CONNECTIONS BETWEEN HYDROTHERMAL SYSTEM GEOCHEMISTRY AND MICROBIOLOGY: TRAVERSING TECTONIC BOUNDARIES IN THE SOUTH-CENTRAL PERUVIAN ANDES

Hot springs in continental arcs exhibit varied geochemistry reflecting tectono-magmatic influences, fluid-rock interaction, and inputs from deeply-derived volatiles. Although it is known that these factors create diverse niches for chemotrophic microbial life, little data exists from continental arcs, especially distal to active volcanoes. The Peruvian Andes are ideal to explore such relationships as there are abundant hot spring locations that span multiple geologic and tectonic settings. We report new water, gas, and microbiology data from 14 thermal springs along a transect from flat-slab to steep-slab subduction in southern Peru. A diverse range of water and gas geochemical results form the foundation for characterizing the controls on the composition of bacterial and archaeal 16S rRNA gene assemblages. Springs are slightly acidic (pH 5.3 to 6.8), 17–81 °C, and have HCO₃^- and Cl^- from 69–1,751 mg/L and 81–30,000 mg/L, respectively. Additionally, springs contain redox sensitive constituents such as ferrous iron (0.54–28 mg/L), arsenic (0.01–23 mg/L), dissolved O₂ (0.1–8 mg/L), CH₄ (0.5–6 mg/L), and H₂ (75–3837 nM).

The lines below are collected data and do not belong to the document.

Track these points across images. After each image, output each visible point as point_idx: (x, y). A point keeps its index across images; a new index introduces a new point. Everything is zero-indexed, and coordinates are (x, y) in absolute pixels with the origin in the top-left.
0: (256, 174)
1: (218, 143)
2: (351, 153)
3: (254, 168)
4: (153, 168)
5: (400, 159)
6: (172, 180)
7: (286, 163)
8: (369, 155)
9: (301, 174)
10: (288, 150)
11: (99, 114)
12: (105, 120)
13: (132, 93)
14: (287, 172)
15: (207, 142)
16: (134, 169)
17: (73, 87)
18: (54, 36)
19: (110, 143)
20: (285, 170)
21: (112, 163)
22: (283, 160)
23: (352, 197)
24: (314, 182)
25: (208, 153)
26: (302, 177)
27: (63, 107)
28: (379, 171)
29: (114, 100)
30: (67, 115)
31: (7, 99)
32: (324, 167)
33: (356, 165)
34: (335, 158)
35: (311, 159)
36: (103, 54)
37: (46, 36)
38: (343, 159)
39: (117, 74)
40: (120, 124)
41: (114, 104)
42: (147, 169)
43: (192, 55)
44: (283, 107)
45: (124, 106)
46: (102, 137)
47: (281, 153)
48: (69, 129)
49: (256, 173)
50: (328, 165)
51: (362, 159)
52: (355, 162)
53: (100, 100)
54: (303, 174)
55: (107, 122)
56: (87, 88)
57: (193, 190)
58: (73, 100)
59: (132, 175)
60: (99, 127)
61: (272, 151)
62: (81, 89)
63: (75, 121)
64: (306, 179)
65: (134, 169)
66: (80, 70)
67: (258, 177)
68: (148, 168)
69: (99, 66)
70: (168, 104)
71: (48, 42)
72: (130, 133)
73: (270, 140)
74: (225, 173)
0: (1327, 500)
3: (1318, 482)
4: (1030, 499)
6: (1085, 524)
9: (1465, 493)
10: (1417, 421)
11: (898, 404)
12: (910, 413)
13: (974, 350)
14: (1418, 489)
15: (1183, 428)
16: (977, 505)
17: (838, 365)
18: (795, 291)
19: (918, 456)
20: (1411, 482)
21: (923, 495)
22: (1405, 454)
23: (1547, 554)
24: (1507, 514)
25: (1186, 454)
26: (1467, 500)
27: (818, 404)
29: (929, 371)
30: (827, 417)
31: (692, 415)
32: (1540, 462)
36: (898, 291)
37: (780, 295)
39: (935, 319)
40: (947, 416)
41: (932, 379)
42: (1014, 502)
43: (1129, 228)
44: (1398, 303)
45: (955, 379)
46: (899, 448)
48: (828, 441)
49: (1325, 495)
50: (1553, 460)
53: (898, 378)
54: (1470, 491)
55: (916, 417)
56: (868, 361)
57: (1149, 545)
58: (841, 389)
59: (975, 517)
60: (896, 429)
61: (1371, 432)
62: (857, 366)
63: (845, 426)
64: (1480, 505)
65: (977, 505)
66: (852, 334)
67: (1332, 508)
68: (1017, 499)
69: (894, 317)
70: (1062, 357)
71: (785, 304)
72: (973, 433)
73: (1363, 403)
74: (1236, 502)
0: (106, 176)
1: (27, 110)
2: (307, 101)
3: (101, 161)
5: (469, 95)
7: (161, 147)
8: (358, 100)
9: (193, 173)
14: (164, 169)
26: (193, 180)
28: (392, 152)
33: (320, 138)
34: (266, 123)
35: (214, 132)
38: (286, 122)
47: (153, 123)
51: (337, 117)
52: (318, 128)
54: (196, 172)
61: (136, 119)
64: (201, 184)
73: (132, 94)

Gibbs Free Energy calculations for representative redox reactions indicate conditions favorable for chemotrophic microbial metabolism. Our results show the presence of known thermophiles and other chemolithotrophs. Microbial communities are diverse with 11 bacteria phyla (including 25 bacterial classes) and two archaea phyla. Proteobacteria phyla are in 13 springs, including two springs that contain Zetaproteobacteria. Novel microbes, <97% ID match to previously characterized strains, are present in all springs. Three distinct geochemical groups are identified through Principle Component Analysis (PCA), and nonmetric multidimensional scaling (NMDS) is used to compare microbial community between springs. Based on these statistical treatments, relationships emerge between spring geochemistry, microbial community composition, and geologic setting. For example, in the back-arc of the Altiplano, springs with correlated temperature, H₂, CH₄, As, and CO₂ have similar microbial community compositions. These contrast to springs located above the flat slab, suggesting that transitions in tectonic setting may also influence the interplay of geochemistry and geomicrobiology.